In the end all was dismissed to the treasury, and Tsamanni was bidden to go cast up the account of it and mark the share that fell to the portion of those concerned--for in these ventures all were partners, from the Basha himself, who represented the State down to the meanest corsair who had manned the victorious vessels of the Faith, and each had his share of the booty, greater or less according to his rank, one twentieth of the total falling to Sakr-el-Bahr himself.

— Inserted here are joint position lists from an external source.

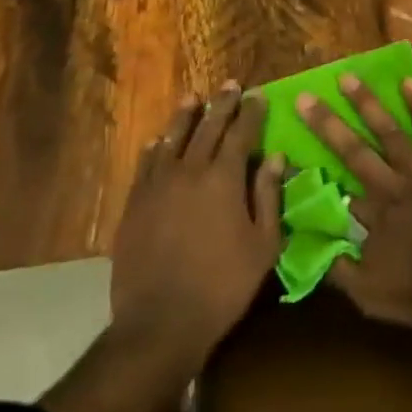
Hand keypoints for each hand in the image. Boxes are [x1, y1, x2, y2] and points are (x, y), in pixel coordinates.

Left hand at [109, 84, 284, 366]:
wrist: (159, 325)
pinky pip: (145, 165)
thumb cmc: (222, 286)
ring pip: (173, 138)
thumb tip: (277, 157)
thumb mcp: (263, 246)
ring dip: (186, 116)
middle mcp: (190, 170)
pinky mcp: (135, 204)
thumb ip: (269, 196)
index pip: (242, 132)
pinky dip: (155, 148)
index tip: (258, 95)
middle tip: (231, 85)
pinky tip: (158, 141)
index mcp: (224, 177)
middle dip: (222, 104)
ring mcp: (158, 185)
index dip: (251, 112)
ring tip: (193, 98)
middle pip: (208, 126)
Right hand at [297, 75, 411, 328]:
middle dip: (326, 124)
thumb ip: (341, 274)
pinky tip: (408, 82)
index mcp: (371, 219)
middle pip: (353, 152)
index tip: (288, 149)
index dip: (310, 172)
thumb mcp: (373, 298)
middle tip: (304, 97)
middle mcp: (389, 187)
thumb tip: (311, 250)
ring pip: (388, 132)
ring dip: (366, 104)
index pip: (332, 191)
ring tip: (346, 77)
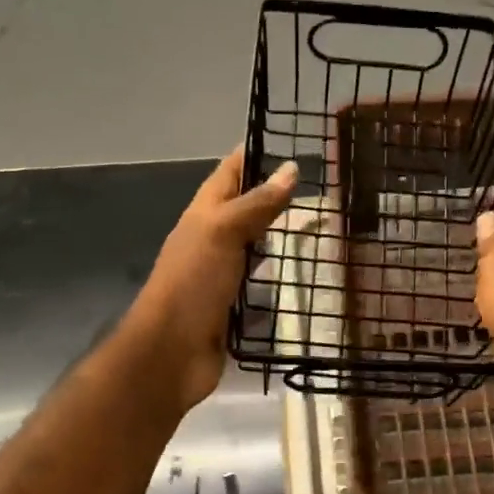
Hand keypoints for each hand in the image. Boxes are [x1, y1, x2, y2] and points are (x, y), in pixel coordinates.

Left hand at [122, 147, 298, 412]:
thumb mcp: (224, 233)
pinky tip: (306, 278)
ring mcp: (221, 277)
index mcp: (204, 215)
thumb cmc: (193, 284)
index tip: (291, 140)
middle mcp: (211, 241)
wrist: (171, 353)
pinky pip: (260, 287)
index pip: (230, 173)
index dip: (254, 154)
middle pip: (244, 211)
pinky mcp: (233, 309)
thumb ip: (257, 204)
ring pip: (254, 249)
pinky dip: (279, 280)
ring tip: (321, 229)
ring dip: (280, 239)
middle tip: (321, 189)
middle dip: (275, 198)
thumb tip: (291, 169)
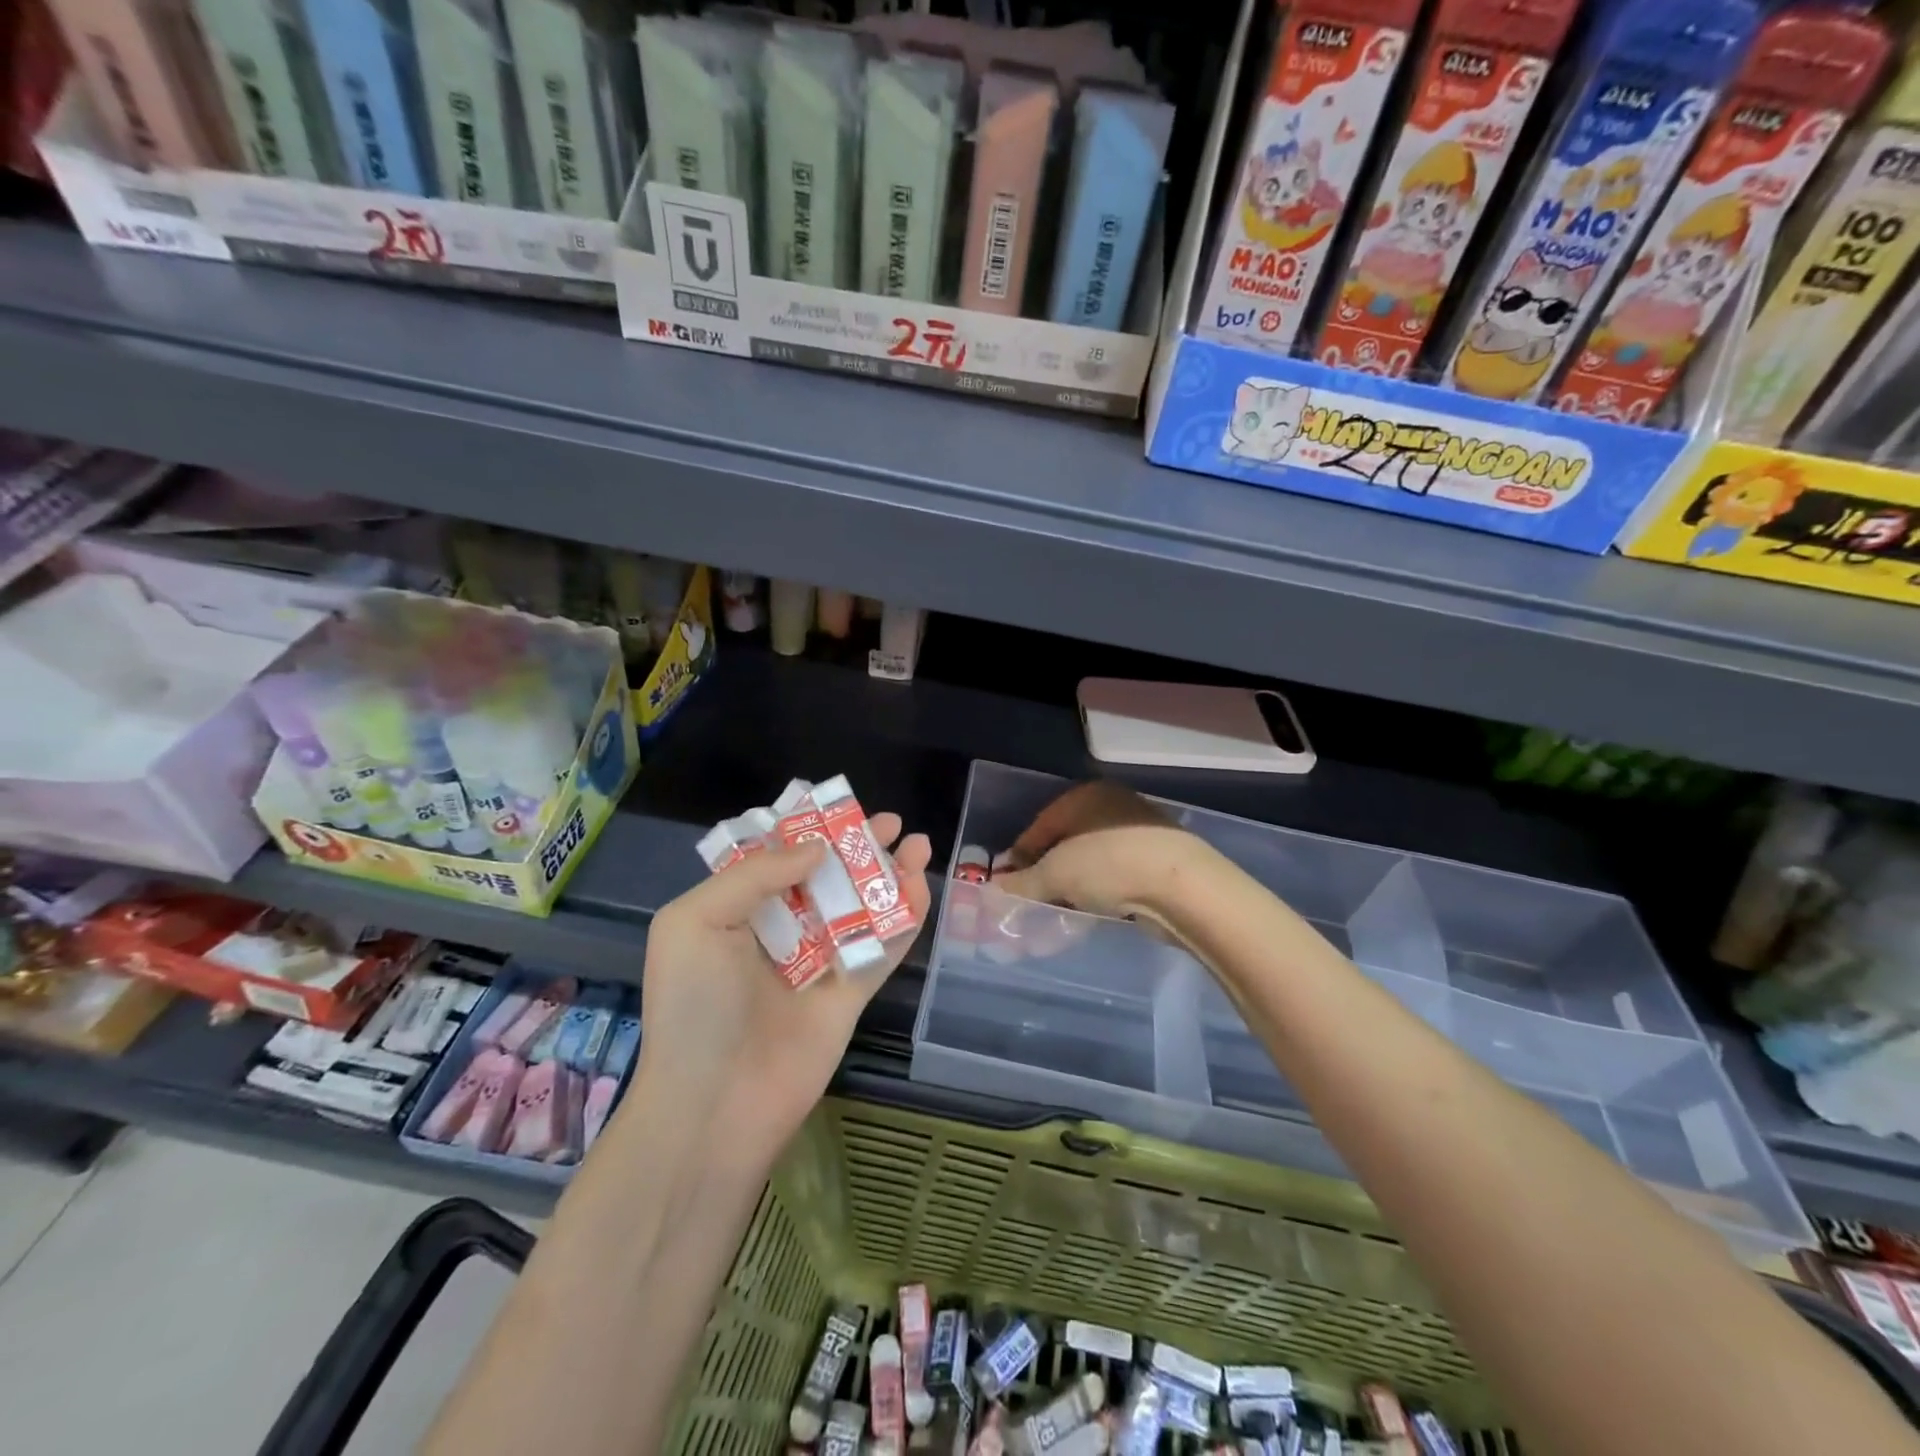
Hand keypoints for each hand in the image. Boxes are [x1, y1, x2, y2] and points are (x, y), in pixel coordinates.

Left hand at [624, 814, 931, 1173]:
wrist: (716, 1106)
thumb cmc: (696, 1006)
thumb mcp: (695, 923)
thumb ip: (755, 875)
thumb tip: (816, 850)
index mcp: (737, 912)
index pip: (778, 858)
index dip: (809, 830)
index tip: (839, 807)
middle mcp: (781, 931)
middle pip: (828, 877)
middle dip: (858, 847)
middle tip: (892, 824)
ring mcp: (820, 962)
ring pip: (862, 907)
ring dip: (890, 875)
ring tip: (919, 845)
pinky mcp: (852, 992)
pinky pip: (884, 947)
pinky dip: (906, 917)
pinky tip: (921, 887)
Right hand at [992, 782, 1218, 919]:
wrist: (1183, 886)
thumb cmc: (1109, 865)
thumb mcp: (1055, 875)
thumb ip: (1022, 882)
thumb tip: (994, 889)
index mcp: (1085, 795)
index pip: (1041, 824)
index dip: (1021, 854)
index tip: (1008, 883)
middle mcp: (1113, 804)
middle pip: (1067, 840)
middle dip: (1048, 870)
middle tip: (1034, 898)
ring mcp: (1140, 830)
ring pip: (1093, 858)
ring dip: (1075, 882)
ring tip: (1062, 909)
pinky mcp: (1160, 858)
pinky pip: (1117, 873)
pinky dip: (1102, 889)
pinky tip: (1096, 909)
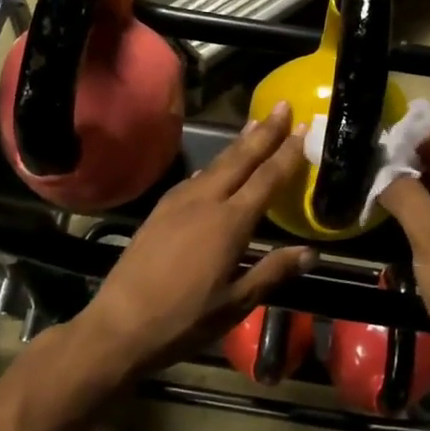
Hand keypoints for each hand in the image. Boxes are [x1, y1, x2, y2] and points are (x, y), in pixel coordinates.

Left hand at [75, 102, 313, 374]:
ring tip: (255, 126)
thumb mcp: (236, 303)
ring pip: (215, 164)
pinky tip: (215, 166)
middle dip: (264, 132)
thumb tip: (310, 252)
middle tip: (282, 106)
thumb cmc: (184, 320)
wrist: (119, 324)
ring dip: (238, 144)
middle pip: (240, 159)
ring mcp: (178, 203)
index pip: (266, 179)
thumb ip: (272, 272)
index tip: (303, 129)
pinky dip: (213, 164)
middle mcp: (204, 202)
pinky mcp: (159, 210)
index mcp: (229, 223)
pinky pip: (194, 178)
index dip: (287, 154)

In the courtyard were left none but Asad, Marzak and the janissaries, and Sakr-el-Bahr with Ali and Jasper. It was then that Sakr-el-Bahr presented his new officer to the Bashal as one upon whom the grace of Allah had descended, a great fighter and a skilled seaman, who had offered up his talents and his life to the service of Islam, who had been accepted by Sakr-el-Bahr, and stood now before Asad to be confirmed in his office.
Marzak interposed petulantly, to exclaim that already were there too many erstwhile Nasrani dogs in the ranks of the soldiers of the Faith, and that it was unwise to increase their number and presumptuous in Sakr-el-Bahr to take so much upon himself.
Sakr-el-Bahr measured him with an eye in which scorn and surprise were nicely blended.